▶ Data excerpts:
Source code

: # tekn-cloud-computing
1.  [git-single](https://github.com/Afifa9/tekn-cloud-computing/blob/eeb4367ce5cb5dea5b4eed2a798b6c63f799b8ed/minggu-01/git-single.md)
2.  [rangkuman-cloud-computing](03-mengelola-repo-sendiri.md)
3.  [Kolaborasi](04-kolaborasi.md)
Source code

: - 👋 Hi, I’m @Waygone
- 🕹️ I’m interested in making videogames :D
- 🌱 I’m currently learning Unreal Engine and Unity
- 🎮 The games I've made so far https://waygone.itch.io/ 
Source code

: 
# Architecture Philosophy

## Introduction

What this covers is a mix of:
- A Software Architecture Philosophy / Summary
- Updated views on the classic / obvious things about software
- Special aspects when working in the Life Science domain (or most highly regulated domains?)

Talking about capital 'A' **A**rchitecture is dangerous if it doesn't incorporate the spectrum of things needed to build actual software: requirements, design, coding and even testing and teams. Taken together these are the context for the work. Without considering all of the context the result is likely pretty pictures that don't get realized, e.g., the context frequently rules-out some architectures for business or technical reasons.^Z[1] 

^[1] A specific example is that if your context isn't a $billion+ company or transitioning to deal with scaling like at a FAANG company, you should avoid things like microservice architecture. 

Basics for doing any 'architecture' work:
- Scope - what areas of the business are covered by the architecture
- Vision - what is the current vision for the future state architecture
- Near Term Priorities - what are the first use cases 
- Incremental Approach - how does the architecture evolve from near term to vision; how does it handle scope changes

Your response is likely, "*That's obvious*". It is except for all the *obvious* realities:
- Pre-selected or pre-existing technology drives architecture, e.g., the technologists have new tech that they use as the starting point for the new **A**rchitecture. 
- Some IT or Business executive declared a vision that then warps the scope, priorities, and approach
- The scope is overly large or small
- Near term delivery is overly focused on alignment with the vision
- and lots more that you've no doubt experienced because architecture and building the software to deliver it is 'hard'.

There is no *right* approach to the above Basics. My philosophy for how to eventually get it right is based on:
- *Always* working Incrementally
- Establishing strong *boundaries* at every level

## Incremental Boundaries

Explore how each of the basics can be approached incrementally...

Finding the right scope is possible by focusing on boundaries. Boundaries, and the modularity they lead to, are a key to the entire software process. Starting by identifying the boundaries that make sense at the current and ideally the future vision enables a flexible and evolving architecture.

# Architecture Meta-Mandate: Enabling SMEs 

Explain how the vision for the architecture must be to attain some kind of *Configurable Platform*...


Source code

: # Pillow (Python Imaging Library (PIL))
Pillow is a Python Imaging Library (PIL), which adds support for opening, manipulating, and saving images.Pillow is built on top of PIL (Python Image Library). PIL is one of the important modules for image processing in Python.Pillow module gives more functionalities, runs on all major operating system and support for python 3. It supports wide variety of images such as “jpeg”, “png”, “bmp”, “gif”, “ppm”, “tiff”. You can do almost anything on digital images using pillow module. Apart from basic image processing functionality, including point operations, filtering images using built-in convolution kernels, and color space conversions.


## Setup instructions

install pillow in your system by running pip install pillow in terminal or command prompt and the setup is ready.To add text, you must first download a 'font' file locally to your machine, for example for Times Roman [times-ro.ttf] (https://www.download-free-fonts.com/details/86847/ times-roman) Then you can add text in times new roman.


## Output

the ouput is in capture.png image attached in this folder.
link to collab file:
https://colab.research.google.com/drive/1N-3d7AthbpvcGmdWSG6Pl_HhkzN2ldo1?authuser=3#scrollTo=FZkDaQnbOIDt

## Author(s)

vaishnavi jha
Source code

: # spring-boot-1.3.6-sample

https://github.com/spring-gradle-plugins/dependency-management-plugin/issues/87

▶ TASK OBJECTIVE:
Please report every line of the records above that contains the word "cloud".

▶ SOLUTION FOR THIS TASK:
: # tekn-cloud-computing
1.  [git-single](https://github.com/Afifa9/tekn-cloud-computing/blob/eeb4367ce5cb5dea5b4eed2a798b6c63f799b8ed/minggu-01/git-single.md)
2.  [rangkuman-cloud-computing](03-mengelola-repo-sendiri.md)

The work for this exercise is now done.